Volatility is the rate at which the price of a security moves. A high volatility security has larger price fluctuations than a low volatility security. The faster the price changes up and down, the more volatile it is. As such, instability is often used as a risk measure.
In general, a stock is said to be more volatile if there is a greater difference in price change than a stock whose price change is not as large.
Volatility can be deduced by considering changes in the share price over the last 30 days and calculating the standard deviation of the percentage changes in the share price.
Volatility Index (VIX)
The volatility index is an index that measures the expected fluctuations in the share price. The index known as the VIX or the fear index as a high VIX determines greater market volatility and thus more volatility in stock prices.
In the United States, before the financial crisis, the highest point that VIX touched was 38 in August 2008. At the end of October of the same year, the value of VIX jumped over the roof and touched a staggering 89.53, emerging alarming financial collapse.
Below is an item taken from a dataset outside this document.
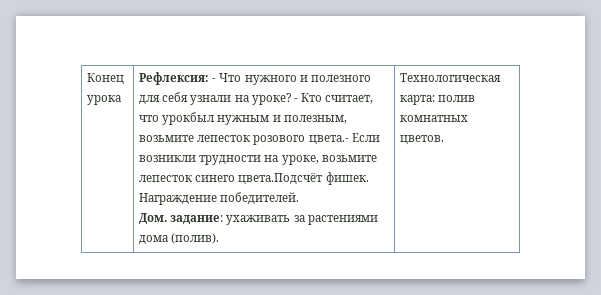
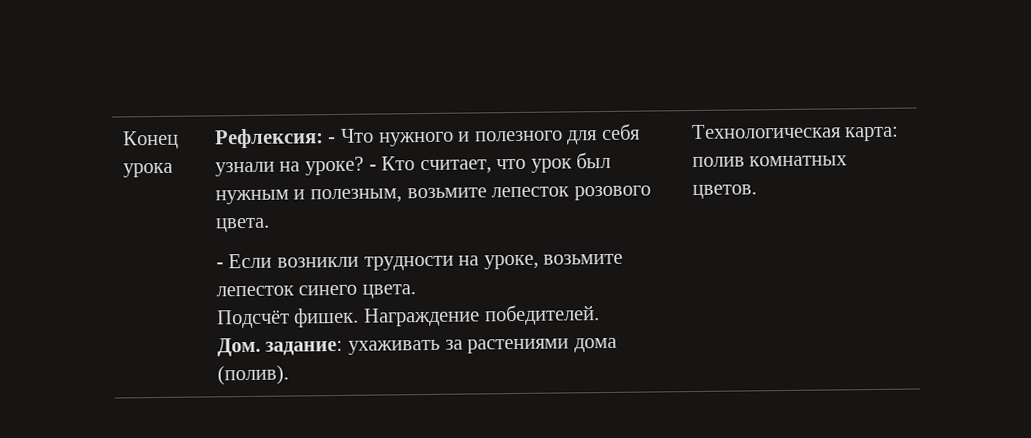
[162,112,215,125] урокбыл -> [530,151,612,173] урок был
[308,135,349,145] цвета.- -> [214,217,270,233] [215,262,224,269] цвета. // -
[238,173,324,185] цвета.Подсчёт -> [361,284,416,299] [216,309,290,329] цвета. // Подсчёт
India launched its own NSE VIX in 2008 based on Nifty 50 Option reference prices. It sets fluctuations in Nifty 50 stock prices for the next 30 days. “India VIX is a simple but useful tool for determining overall market volatility. The index reflects the default volatility embedded in option prices. Not only is the volatility index used as an indicator of implied market volatility, various marketable products such as futures and options contracts are available in the international volatility index, ”said the NSE website.
The peak ever recorded on the NIFTY VIX was 85 in April 2008, and the lowest ever recorded was 16.7 in March 2010. The lowest record ever recorded on the NSE VIX was the low volatility of a market where investors can accept low fluctuations.